_WHAT THE TASK ASKS_: Exact copies of the lines below are the goal; any images in them are dropped.

_MATERIAL SHOWN_:
**********

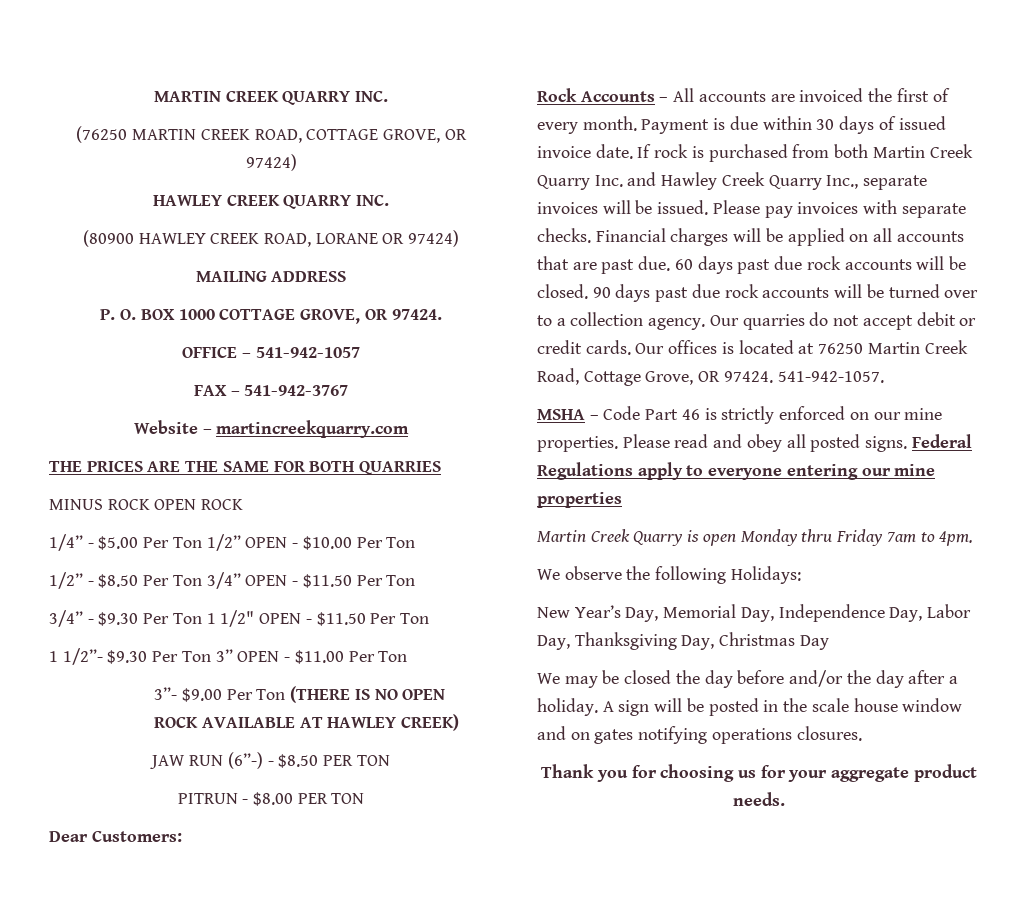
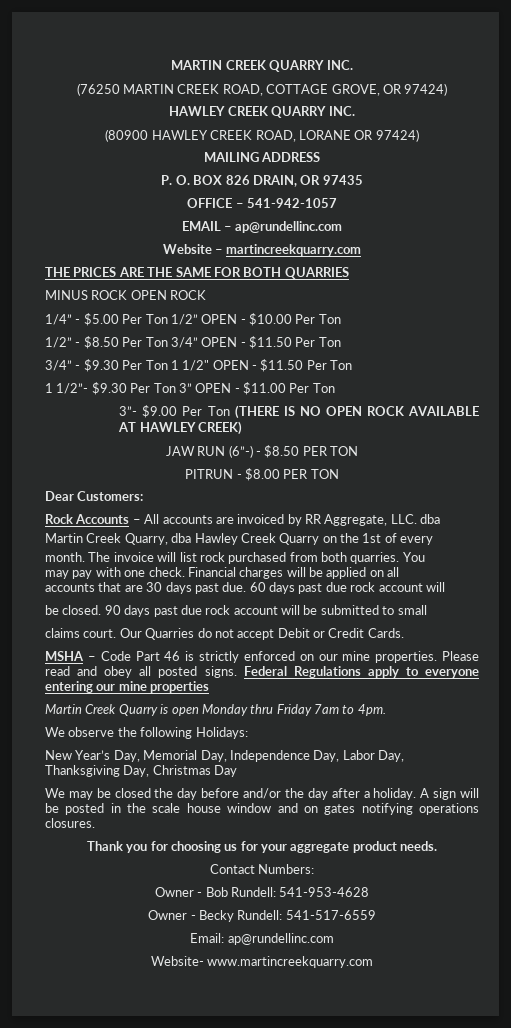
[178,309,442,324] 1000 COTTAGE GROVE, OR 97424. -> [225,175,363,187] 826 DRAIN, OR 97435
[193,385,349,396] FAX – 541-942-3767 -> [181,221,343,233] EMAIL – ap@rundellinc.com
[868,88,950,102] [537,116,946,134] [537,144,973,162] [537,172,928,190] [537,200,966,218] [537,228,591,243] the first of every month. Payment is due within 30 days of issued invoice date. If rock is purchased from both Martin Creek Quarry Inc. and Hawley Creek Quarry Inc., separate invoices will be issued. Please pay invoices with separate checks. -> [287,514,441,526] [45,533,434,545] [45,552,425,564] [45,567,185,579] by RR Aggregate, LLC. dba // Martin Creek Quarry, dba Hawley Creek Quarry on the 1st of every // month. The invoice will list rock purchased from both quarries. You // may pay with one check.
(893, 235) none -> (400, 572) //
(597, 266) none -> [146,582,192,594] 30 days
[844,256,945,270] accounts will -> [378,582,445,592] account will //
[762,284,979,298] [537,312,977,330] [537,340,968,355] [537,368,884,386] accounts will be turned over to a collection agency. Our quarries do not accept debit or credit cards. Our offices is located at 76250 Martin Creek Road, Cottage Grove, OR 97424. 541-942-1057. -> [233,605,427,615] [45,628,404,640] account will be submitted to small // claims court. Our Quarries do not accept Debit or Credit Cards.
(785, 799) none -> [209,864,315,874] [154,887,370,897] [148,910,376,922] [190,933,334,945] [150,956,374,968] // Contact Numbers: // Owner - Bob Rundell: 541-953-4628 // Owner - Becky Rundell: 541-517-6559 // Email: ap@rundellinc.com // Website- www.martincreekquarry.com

**********

_YOUR RESPONSE_:
[178,309,442,324] 1000 COTTAGE GROVE, OR 97424. -> [225,175,363,187] 826 DRAIN, OR 97435
[193,385,349,396] FAX – 541-942-3767 -> [181,221,343,233] EMAIL – ap@rundellinc.com
[868,88,950,102] [537,116,946,134] [537,144,973,162] [537,172,928,190] [537,200,966,218] [537,228,591,243] the first of every month. Payment is due within 30 days of issued invoice date. If rock is purchased from both Martin Creek Quarry Inc. and Hawley Creek Quarry Inc., separate invoices will be issued. Please pay invoices with separate checks. -> [287,514,441,526] [45,533,434,545] [45,552,425,564] [45,567,185,579] by RR Aggregate, LLC. dba // Martin Creek Quarry, dba Hawley Creek Quarry on the 1st of every // month. The invoice will list rock purchased from both quarries. You // may pay with one check.
(893, 235) none -> (400, 572) //
(597, 266) none -> [146,582,192,594] 30 days
[844,256,945,270] accounts will -> [378,582,445,592] account will //
[762,284,979,298] [537,312,977,330] [537,340,968,355] [537,368,884,386] accounts will be turned over to a collection agency. Our quarries do not accept debit or credit cards. Our offices is located at 76250 Martin Creek Road, Cottage Grove, OR 97424. 541-942-1057. -> [233,605,427,615] [45,628,404,640] account will be submitted to small // claims court. Our Quarries do not accept Debit or Credit Cards.
(785, 799) none -> [209,864,315,874] [154,887,370,897] [148,910,376,922] [190,933,334,945] [150,956,374,968] // Contact Numbers: // Owner - Bob Rundell: 541-953-4628 // Owner - Becky Rundell: 541-517-6559 // Email: ap@rundellinc.com // Website- www.martincreekquarry.com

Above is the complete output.